No slippage - actual slippage would depend upon the exact
order entry method
(With $150 slippage/commission, profit would drop to
$643,000 - $150 * 376 = $587,000)
What is it? It is one of many variations of Mark Brown's OddBall idea
I have tested (with some proprietary "tweaks"). The code contains
only 13 EasyLanguage statements and no non-standard functions. So I
will leave it as an "exercise for the reader" to duplicate that
equity curve with 13 EasyLanguage statements based upon the original
OddBall idea. :)
The code does not include any money-management stops, bad-tick
filters, or position sizing, etc., so is not a "finished" trading
system. I do not trade it but am pretty sure it would make a tradable
system.
>and is this really an adaptive system?
The term "adaptive" means different things to different people. I use
it to mean adapting the parameters dynamically over time. This is one
of the reasons this system is a bit more robust than the original
simple OddBall system.
Several people have asked privately if the system is for sale but
sorry, I do not sell trading systems... I posted the equity curve
because the original question was about the consistency of trading
systems over time. This linear equity curve indicates that an
enhanced version of Mark Brown's original idea behind the system can
be pretty robust over a period of several years.

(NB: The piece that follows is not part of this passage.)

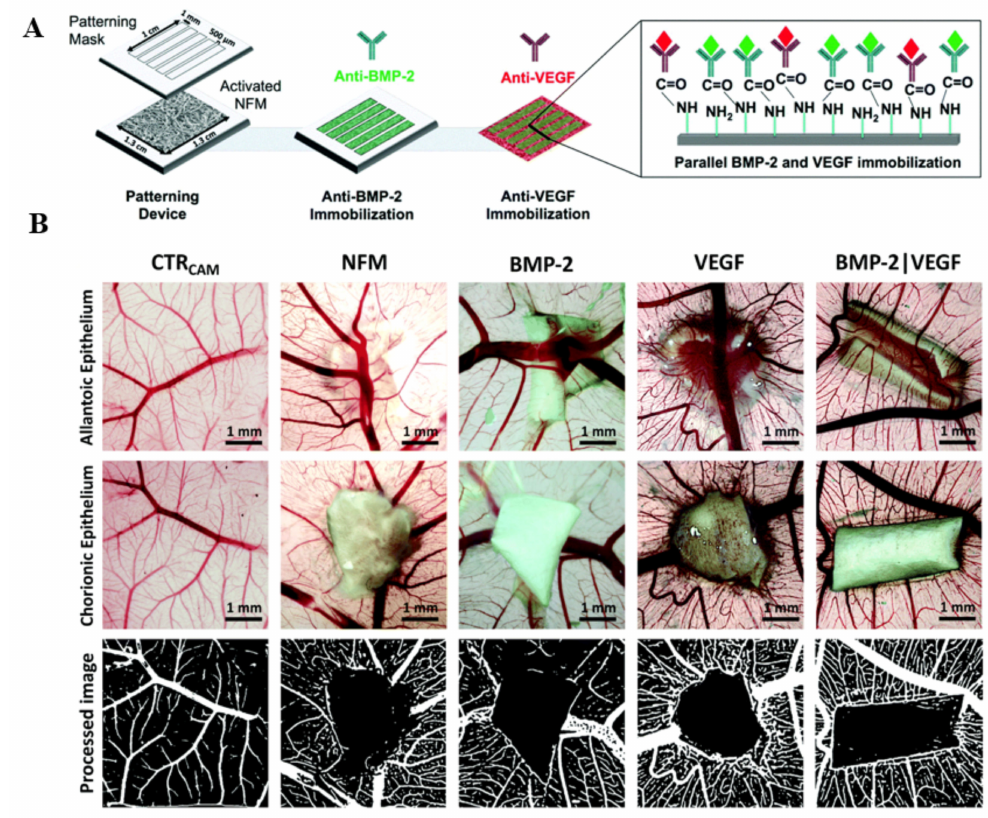
Figure 6. ( A ) Schematic of activated electrospun PCL nanofibers immobilized with anti-BMP-2 and anti-VEGF; ( B ) Schematic of vascularization in bone defect area. Reproduced with permission from [103]. Copyright Remaking Singapore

As we have discussed several times, the key to a good trading system
is finding some phenomenon that has a consistent "edge" over time
(like the original OddBall idea). Once you have that, it is pretty
easy to improve on the basic idea to make it more robust, as many
people have done with OddBall.
And since I often help others turn their "tradable phenomenon"
discoveries into workable trading systems, I am not free to disclose
much about how the systems work, but, as with OddBall, you would be
surprised at how simple the ideas often are:
> Something happens in the morning that indicates what is likely
to happen in the afternoon
> When you look at the price data a certain way, a tradable cycle
becomes apparent
People who can spot these are pretty rare, but often need help
converting their "discoveries" into tradable systems. A
"diamond-in-the-rough" has a lot more value after it is cut
and polished.
Some people may be able to build systems by optimizing parameters on
common functions such as RSI MACD, Stochastics, etc., but these
always seem to me to be "curve fitting" that may or may not hold up
over time - most do not in my experience. (If it were that easy, why
would anyone work for a living?)
A good "tradable phenomenon" tends to hold up well over time (or
until too many others start trading it and neutralize it's "edge").